Sur la petite route de sable, le paysage finlandais défilait
sous le regard las des deux hommes ; aucun d'eux ne prêtait
la moindre attention à la beauté du soir.
C'étaient un journaliste et un photographe en
service commandé, deux êtres cyniques, malheureux.
Ils approchaient de la quarantaine et les espoirs qu'ils avaient
nourris dans leur jeunesse étaient loin, très loin
de s'être réalisés. Ils étaient mariés,
trompés, déçus, et avaient chacun un début
d'ulcère à l'estomac et bien d'autres soucis quotidiens.
Ils venaient de se quereller pour savoir s'ils devaient
rentrer à Helsinki ou s'il valait mieux passer la nuit à
Heinola. Depuis, ils ne se parlaient plus.
Ils traversaient en crabe la splendeur du soir, la tête
rentrée, butés, l'esprit tendu, sans même s'apercevoir
de tout ce que leur course avait de misérable. Ils voyageaient
blasés, fatigués.
Sur une petite colline exposée au soleil, un
jeune lièvre
s'essayait à bondir ; dans l'ivresse de l'été
il s'arrêta au milieu de la route, debout sur ses pattes de
derrière, le soleil rouge encadrait le levraut comme un tableau.
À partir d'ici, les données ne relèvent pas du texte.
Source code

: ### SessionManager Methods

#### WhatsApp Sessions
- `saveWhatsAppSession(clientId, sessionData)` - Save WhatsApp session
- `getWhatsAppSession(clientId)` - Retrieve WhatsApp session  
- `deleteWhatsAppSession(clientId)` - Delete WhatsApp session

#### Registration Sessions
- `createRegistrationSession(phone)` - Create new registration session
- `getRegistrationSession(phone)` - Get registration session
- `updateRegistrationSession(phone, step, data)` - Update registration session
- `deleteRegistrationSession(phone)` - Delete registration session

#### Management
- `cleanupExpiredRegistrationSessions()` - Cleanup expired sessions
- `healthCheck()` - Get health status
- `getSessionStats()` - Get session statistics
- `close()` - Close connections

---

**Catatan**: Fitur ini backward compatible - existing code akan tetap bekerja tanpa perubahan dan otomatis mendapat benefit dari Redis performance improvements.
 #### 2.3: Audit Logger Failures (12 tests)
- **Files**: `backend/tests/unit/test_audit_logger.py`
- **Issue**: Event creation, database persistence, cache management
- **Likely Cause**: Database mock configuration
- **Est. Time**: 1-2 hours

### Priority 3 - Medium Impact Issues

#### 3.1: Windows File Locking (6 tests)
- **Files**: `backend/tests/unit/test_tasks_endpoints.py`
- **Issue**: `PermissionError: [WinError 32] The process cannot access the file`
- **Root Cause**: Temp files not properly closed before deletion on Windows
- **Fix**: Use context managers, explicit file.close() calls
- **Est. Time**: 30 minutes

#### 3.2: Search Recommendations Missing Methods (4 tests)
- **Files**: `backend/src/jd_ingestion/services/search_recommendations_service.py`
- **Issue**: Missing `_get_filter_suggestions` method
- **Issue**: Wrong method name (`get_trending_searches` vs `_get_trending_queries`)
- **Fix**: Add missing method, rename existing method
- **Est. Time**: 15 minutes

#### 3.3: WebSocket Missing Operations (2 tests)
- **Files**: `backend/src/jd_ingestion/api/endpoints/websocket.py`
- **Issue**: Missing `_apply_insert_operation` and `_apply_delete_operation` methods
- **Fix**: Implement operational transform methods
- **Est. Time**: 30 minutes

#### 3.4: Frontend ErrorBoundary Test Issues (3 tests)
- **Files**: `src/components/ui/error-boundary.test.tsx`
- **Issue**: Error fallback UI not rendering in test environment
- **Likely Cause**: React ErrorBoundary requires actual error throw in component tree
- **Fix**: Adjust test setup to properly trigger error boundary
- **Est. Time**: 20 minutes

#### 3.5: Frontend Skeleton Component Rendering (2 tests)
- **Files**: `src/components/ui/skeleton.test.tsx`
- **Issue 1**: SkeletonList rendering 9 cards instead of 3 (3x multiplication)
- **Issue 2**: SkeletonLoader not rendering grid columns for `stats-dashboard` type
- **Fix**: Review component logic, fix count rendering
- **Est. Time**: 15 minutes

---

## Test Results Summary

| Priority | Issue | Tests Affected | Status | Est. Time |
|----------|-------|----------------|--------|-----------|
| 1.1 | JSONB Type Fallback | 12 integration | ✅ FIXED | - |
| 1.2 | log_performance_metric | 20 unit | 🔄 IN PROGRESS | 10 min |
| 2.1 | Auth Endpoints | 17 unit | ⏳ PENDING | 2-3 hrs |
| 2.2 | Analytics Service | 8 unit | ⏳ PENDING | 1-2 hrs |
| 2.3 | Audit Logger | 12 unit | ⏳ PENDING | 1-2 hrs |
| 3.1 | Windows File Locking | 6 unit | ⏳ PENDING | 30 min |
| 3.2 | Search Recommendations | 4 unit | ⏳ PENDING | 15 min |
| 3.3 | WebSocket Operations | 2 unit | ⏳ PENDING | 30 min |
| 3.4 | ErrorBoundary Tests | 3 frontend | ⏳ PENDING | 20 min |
Le photographe au volant de la voiture vit le petit
animal sur la route mais son cerveau engourdi était incapable
de réagir assez vite, il ne put l'éviter. Un soulier
poussiéreux écrasa lourdement le frein, mais trop
tard. L'animal terrifié sauta en l'air devant le capot, on
entendit un choc sourd quand il cogna le coin du pare-brise avant
de valdinguer dans les bois.
« Hé ! On a écrasé
un lièvre ! dit le journaliste.
Putain de bestiole, encore heureux qu'elle
n'ait pas cassé le pare-brise. »
Le photographe arrêta la voiture et recula jusqu'au
lieu de l'incident. Le journaliste descendit.
« Tu le vois ? », demanda
le photographe à contre-cur. Il avait baissé
la vitre, mais sans couper le contact.
« Quoi ? » cria le journaliste
de la forêt.
Le photographe alluma une cigarette, la téta
paupières closes. Il ne revint à la réalité
qu'en sentant la cigarette lui brûler le bout des ongles.
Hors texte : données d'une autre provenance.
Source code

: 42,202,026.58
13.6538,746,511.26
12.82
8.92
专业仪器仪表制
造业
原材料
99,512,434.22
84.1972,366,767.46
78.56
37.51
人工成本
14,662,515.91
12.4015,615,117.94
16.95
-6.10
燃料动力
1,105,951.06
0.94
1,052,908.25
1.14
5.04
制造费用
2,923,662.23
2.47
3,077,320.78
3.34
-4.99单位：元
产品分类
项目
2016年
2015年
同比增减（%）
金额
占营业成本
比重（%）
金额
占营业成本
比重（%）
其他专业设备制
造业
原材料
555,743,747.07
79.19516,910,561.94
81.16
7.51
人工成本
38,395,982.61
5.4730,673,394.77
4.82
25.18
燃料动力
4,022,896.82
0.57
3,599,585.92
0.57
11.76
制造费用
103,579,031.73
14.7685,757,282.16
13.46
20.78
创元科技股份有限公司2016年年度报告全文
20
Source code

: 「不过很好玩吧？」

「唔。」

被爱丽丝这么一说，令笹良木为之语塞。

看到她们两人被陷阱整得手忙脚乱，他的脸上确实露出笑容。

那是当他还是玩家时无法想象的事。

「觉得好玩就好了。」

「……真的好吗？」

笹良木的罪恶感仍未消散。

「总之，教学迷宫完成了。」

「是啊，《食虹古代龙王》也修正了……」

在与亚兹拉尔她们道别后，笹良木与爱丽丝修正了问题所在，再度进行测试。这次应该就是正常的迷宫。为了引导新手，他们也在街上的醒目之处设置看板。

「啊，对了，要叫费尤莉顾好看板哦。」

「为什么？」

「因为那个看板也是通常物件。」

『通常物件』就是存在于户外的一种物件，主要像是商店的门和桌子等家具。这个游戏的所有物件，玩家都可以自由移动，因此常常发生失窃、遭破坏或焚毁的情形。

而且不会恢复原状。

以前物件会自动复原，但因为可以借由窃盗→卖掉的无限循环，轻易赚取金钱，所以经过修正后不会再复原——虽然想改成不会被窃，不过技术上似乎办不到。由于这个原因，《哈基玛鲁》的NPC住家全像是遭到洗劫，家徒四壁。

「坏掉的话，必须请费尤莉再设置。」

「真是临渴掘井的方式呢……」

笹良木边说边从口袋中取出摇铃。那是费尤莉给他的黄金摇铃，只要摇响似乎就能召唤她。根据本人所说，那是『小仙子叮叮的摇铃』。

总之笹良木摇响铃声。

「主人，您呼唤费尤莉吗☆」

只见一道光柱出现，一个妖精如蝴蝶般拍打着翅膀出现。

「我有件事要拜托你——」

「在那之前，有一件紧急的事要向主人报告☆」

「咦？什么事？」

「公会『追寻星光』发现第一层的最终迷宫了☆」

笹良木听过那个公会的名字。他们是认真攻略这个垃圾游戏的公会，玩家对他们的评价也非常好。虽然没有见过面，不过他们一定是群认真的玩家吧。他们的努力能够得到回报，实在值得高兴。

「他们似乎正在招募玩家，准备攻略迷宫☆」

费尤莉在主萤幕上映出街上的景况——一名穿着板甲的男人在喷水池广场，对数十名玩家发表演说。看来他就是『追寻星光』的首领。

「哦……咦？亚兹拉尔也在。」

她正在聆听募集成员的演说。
« Viens donc, je n'ai pas de temps à
perdre avec cet idiot de lapin. »
Le journaliste marchait distraitement dans le bois clairsemé ;
il atteignit la lisière d'un petit carré de prairie,
sauta le fossé et scruta la pelouse vert foncé. Dans
les herbes, il aperçut le levraut.
Sa patte arrière était cassée. Elle pendouillait
tristement au-dessous du genou et l'animal était si mal en
point qu'il n'essaya pas de fuir en voyant l'homme approcher.